Student Scholar Symposium Abstracts and Posters

Document Type


Publication Date

Spring 5-2019

Faculty Advisor(s)

Uri Maoz


Range Anxiety is the fear of running out of fuel for your car before arriving at a refueling point or final destination. While usually absent or low in gas-powered vehicles, this anxiety is a salient consideration when buying electric vehicles (EVs). This and the fact that there are fewer charging stations available compared to gas stations have been offered as hypotheses for why EV sales are low. Previous research has found that those with more experience driving EVs, felt less range anxiety as they can when and where to charge their vehicle in their daily lives. EVs are more environmentally friendly and safer for the driver, so it important to better understand range anxiety and find ways to mitigate it in order to lift one of the barriers for greater adoption of electric cars. In this study, we plan to provide EV drivers with an EV on low charge. They will be asked to drive around for as long as they feel comfortable, up to 30 minutes.
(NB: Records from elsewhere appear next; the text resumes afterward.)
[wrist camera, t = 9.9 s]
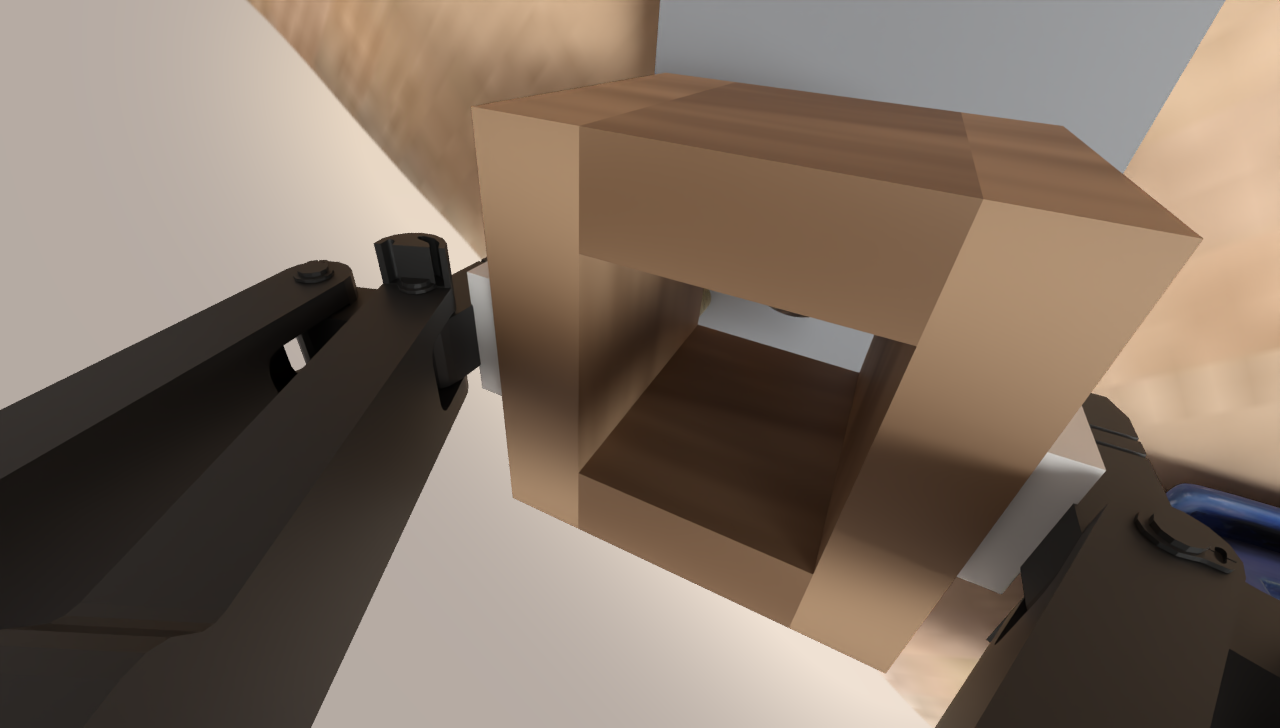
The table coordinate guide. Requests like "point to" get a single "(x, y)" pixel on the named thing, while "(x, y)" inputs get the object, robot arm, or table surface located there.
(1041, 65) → the post base
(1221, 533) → the flower pot
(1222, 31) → the table surface
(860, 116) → the block
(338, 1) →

As they are driving, their heart rate and galvanic skin response (a measure of emotional arousal) will be monitored to measure their anxiety as they watch the battery percentage of the electrical vehicle decrease. After driving around in the vehicle, participants will be asked to complete a survey evaluating their habits and their daily use of the vehicle. Some of the questions asked will query the type of electric vehicle they usually drive, their perception of etiquette around unplugging another person’s charging electrical vehicle in a public location if their own battery is low, and how comfortable the person is driving at a low percentage in their electric vehicle. We anticipate seeing an increase in heart rate and galvanic skin response, and therefore range anxiety, as the battery percentage gets lower.


Presented at the Spring 2019 Student Scholar Symposium at Chapman University.